Search the records for "http". Report every line where it occurs.

■ ■ ■

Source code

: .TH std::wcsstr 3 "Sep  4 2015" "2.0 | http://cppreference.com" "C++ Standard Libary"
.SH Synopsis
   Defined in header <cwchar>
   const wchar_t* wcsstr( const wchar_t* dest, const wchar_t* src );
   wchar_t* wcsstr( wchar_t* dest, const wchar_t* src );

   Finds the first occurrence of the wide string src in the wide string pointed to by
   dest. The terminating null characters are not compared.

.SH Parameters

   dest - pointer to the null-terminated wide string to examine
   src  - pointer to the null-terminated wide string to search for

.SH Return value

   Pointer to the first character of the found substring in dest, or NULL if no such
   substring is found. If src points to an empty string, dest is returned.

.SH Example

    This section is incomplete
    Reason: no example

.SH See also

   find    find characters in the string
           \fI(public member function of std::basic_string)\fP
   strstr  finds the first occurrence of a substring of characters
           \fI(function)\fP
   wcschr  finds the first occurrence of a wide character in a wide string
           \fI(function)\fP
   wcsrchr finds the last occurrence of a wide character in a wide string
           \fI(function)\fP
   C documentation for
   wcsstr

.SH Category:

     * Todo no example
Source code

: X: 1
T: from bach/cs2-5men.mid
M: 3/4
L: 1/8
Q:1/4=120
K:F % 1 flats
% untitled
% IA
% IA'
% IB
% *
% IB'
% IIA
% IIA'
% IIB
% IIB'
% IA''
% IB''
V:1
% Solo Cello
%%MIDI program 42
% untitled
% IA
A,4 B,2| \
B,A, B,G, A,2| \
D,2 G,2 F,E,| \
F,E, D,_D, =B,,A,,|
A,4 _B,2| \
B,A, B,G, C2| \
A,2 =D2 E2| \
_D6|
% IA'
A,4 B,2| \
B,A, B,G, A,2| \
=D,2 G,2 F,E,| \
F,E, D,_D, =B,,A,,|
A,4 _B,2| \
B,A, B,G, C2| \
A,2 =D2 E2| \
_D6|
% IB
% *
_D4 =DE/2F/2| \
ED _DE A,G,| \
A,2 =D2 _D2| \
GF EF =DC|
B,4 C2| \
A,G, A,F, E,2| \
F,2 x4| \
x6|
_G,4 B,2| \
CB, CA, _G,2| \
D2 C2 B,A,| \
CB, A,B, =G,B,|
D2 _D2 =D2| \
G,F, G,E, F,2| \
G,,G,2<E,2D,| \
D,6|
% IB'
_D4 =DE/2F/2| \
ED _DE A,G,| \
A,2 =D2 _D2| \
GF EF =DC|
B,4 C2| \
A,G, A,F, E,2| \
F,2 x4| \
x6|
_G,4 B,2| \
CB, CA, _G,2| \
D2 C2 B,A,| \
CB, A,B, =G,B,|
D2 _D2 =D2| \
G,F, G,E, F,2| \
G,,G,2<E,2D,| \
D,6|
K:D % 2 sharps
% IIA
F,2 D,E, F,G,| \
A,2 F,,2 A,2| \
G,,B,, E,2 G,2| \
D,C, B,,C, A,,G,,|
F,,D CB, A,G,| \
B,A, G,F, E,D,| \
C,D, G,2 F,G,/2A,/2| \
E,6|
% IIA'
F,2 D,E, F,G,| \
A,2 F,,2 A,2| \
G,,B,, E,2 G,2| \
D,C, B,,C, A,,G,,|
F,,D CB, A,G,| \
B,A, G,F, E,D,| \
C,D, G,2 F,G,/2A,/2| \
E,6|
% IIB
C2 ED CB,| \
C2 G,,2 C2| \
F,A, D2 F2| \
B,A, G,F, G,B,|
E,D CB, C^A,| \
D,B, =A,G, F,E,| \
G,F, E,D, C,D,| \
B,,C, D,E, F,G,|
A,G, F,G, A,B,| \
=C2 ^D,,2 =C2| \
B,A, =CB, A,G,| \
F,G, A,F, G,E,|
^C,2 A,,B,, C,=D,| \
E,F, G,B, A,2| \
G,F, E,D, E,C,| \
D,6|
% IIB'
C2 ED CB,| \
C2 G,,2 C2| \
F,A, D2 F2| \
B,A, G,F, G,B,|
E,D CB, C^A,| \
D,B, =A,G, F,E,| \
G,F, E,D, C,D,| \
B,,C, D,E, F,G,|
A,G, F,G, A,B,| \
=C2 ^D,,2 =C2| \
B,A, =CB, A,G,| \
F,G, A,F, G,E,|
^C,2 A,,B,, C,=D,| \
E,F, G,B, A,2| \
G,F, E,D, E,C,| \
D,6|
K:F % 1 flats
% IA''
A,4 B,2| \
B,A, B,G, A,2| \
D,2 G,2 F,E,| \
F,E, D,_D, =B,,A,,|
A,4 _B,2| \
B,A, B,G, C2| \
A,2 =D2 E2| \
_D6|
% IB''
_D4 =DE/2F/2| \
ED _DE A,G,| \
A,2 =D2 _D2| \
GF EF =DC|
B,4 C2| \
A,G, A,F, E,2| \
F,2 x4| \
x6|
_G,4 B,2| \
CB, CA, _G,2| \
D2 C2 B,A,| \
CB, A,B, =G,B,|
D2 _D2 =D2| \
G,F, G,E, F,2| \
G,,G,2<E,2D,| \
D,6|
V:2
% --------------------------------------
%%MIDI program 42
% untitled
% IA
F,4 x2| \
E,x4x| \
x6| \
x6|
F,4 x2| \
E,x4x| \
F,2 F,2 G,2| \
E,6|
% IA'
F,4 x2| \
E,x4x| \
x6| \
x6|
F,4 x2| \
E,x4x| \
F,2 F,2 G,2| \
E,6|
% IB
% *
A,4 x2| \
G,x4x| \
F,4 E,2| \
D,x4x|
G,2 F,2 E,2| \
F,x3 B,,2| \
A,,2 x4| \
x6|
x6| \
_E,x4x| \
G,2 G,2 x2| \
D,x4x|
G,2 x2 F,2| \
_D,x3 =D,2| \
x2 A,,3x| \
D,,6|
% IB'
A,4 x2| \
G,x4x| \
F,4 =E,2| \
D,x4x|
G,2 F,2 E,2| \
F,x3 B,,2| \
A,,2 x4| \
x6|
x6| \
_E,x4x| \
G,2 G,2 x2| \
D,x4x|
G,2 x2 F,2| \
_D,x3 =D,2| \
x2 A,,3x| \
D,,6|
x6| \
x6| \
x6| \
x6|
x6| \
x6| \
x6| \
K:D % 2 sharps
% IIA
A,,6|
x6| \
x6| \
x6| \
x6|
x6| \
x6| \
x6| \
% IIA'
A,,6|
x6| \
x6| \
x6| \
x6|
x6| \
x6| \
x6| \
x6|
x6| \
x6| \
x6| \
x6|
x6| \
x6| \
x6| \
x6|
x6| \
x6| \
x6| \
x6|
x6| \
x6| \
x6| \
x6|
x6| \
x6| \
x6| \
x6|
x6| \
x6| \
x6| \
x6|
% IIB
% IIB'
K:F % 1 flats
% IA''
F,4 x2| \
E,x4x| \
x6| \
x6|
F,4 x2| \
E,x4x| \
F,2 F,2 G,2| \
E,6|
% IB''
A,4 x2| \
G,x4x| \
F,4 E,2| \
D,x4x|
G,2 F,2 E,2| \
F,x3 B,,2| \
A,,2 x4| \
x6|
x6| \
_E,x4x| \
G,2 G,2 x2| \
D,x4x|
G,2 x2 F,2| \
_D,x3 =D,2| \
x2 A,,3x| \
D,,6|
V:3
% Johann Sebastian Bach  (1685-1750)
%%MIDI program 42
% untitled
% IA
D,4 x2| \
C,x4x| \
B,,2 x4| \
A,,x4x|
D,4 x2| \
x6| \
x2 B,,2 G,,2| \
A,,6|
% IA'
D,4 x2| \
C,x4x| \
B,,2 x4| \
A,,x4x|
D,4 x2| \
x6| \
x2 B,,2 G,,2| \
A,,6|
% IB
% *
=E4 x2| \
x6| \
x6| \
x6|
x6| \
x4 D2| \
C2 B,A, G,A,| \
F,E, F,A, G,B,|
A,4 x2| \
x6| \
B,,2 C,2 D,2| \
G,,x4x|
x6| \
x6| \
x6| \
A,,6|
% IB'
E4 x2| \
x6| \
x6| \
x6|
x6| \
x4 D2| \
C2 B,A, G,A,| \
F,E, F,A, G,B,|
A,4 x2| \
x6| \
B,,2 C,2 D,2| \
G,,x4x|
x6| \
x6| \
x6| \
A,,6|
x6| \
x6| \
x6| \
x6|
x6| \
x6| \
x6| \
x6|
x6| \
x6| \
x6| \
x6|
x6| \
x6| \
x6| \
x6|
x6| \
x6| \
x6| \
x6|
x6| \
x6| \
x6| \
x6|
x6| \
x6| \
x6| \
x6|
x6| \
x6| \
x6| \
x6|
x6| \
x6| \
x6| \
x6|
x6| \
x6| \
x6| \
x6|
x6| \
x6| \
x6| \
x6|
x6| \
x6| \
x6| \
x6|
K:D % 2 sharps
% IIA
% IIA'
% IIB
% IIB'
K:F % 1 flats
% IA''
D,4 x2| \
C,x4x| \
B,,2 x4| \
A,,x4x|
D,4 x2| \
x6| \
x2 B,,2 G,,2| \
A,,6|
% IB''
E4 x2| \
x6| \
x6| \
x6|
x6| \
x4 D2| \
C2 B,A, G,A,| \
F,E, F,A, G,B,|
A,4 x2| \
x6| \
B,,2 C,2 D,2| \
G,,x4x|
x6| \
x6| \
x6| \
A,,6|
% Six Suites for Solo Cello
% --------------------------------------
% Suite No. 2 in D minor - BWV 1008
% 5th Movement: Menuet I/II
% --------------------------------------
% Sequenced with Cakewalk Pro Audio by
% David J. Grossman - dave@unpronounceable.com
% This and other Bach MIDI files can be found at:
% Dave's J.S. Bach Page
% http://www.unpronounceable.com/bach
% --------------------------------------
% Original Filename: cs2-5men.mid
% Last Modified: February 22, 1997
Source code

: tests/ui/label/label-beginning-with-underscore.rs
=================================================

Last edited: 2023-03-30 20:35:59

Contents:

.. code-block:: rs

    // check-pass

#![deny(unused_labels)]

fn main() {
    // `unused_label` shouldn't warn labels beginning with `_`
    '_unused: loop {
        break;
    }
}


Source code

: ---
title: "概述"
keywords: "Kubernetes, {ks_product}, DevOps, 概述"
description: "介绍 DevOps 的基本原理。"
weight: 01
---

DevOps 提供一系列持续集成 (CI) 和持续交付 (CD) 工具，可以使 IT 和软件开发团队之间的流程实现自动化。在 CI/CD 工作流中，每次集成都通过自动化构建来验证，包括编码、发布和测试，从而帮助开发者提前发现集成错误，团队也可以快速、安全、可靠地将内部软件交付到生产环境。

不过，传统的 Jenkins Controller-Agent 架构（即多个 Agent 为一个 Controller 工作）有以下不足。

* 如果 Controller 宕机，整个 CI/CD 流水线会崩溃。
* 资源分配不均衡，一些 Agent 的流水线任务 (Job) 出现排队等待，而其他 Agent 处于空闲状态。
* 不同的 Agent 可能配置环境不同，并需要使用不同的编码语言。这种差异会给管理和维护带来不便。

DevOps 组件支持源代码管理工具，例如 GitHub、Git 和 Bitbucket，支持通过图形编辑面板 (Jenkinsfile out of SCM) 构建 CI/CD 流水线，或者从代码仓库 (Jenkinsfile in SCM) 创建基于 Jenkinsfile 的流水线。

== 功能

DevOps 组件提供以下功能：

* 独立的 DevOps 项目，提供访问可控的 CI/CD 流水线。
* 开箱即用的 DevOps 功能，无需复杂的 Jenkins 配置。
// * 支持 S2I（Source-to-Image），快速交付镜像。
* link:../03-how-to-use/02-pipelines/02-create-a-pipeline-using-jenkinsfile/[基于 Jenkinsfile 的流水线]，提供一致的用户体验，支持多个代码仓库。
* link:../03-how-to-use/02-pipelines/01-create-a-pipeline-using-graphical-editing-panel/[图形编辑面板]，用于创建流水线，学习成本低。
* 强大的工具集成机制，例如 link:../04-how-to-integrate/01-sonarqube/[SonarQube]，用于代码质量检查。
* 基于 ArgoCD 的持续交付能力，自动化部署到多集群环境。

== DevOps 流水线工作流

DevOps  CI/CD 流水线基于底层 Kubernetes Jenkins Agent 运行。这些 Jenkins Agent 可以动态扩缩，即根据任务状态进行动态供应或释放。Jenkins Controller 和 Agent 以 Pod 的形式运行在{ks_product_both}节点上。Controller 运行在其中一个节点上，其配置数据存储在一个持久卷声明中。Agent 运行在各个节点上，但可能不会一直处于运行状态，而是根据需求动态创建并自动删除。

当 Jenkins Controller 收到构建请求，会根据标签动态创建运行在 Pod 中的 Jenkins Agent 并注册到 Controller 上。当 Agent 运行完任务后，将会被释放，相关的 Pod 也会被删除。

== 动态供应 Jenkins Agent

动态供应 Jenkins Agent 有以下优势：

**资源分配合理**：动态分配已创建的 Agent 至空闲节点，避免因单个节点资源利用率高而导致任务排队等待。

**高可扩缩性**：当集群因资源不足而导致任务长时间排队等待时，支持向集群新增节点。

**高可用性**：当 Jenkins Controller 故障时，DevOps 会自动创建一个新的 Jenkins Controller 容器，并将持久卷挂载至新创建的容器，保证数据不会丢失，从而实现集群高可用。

■ ■ ■

Result:
: .TH std::wcsstr 3 "Sep  4 2015" "2.0 | http://cppreference.com" "C++ Standard Libary"
% http://www.unpronounceable.com/bach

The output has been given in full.